YOUR TASK | Your answer should be the records below, repeated exactly as they stand.

RECORDS PROVIDED |
· · ·
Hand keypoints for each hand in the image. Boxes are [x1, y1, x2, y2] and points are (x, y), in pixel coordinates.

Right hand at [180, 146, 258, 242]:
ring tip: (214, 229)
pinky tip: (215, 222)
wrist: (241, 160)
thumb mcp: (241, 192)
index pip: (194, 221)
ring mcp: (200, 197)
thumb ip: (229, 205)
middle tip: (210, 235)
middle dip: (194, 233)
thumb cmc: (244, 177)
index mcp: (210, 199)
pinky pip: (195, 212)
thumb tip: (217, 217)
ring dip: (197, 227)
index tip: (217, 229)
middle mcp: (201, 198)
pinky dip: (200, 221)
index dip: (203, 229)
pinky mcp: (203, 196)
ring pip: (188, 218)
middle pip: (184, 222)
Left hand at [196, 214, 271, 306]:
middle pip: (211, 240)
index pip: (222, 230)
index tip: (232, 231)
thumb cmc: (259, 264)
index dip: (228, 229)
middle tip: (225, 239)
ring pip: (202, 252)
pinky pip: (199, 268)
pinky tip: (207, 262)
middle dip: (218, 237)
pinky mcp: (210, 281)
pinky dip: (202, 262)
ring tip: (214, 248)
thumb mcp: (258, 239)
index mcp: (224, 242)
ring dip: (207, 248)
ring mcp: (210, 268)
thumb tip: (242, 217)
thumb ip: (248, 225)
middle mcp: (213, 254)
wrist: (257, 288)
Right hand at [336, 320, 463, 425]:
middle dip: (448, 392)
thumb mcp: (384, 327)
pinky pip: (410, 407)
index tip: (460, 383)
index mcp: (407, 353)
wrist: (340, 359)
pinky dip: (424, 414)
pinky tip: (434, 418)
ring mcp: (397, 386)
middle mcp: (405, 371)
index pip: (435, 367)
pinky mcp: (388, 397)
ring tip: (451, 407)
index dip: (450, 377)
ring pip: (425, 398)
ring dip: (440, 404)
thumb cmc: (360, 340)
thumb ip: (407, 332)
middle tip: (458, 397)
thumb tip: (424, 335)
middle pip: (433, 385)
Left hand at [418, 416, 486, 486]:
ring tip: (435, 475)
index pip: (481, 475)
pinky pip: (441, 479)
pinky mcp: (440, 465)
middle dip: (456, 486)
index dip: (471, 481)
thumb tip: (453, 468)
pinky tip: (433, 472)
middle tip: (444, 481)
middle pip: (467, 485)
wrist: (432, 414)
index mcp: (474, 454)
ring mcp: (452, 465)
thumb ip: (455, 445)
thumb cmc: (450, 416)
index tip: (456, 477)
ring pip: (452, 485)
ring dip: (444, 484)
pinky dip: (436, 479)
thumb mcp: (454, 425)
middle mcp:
· · ·
EXERCISE OUTPUT |
Hand keypoints for each hand in the image. Boxes are [x1, y1, x2, y2] and points are (x, y), in pixel coordinates.

Right hand at [180, 146, 258, 242]:
ring tip: (214, 229)
pinky tip: (215, 222)
wrist: (241, 160)
thumb mcp: (241, 192)
index pip: (194, 221)
ring mcp: (200, 197)
thumb ip: (229, 205)
middle tip: (210, 235)
middle dip: (194, 233)
thumb cmc: (244, 177)
index mcp: (210, 199)
pinky pip: (195, 212)
thumb tip: (217, 217)
ring dip: (197, 227)
index tip: (217, 229)
middle mcp: (201, 198)
pinky dip: (200, 221)
index dip: (203, 229)
pinky mcp: (203, 196)
ring pip: (188, 218)
middle pip: (184, 222)
Left hand at [196, 214, 271, 306]:
middle pip: (211, 240)
index pip: (222, 230)
index tip: (232, 231)
thumb cmc: (259, 264)
index dip: (228, 229)
middle tip: (225, 239)
ring pip: (202, 252)
pinky pip: (199, 268)
pinky tip: (207, 262)
middle dip: (218, 237)
pinky mcp: (210, 281)
pinky dip: (202, 262)
ring tip: (214, 248)
thumb mcp: (258, 239)
index mcp: (224, 242)
ring dip: (207, 248)
ring mcp: (210, 268)
thumb tip: (242, 217)
thumb ip: (248, 225)
middle mcp: (213, 254)
wrist: (257, 288)
Right hand at [336, 320, 463, 425]:
middle dip: (448, 392)
thumb mcp: (384, 327)
pinky pip: (410, 407)
index tip: (460, 383)
index mcp: (407, 353)
wrist: (340, 359)
pinky dip: (424, 414)
pinky tip: (434, 418)
ring mcp: (397, 386)
middle mcp: (405, 371)
index pip: (435, 367)
pinky mcp: (388, 397)
ring tip: (451, 407)
index dip: (450, 377)
ring pip: (425, 398)
ring dip: (440, 404)
thumb cmc: (360, 340)
thumb ip: (407, 332)
middle tip: (458, 397)
thumb tip: (424, 335)
middle pip: (433, 385)
Left hand at [418, 416, 486, 486]:
ring tip: (435, 475)
index pip: (481, 475)
pinky pip: (441, 479)
pinky mcp: (440, 465)
middle dip: (456, 486)
index dip: (471, 481)
thumb tip: (453, 468)
pinky tip: (433, 472)
middle tip: (444, 481)
middle pip: (467, 485)
wrist: (432, 414)
index mcp: (474, 454)
ring mcp: (452, 465)
thumb ip: (455, 445)
thumb cmc: (450, 416)
index tip: (456, 477)
ring pip: (452, 485)
ring dip: (444, 484)
pinky dip: (436, 479)
thumb mcp: (454, 425)
middle mcp:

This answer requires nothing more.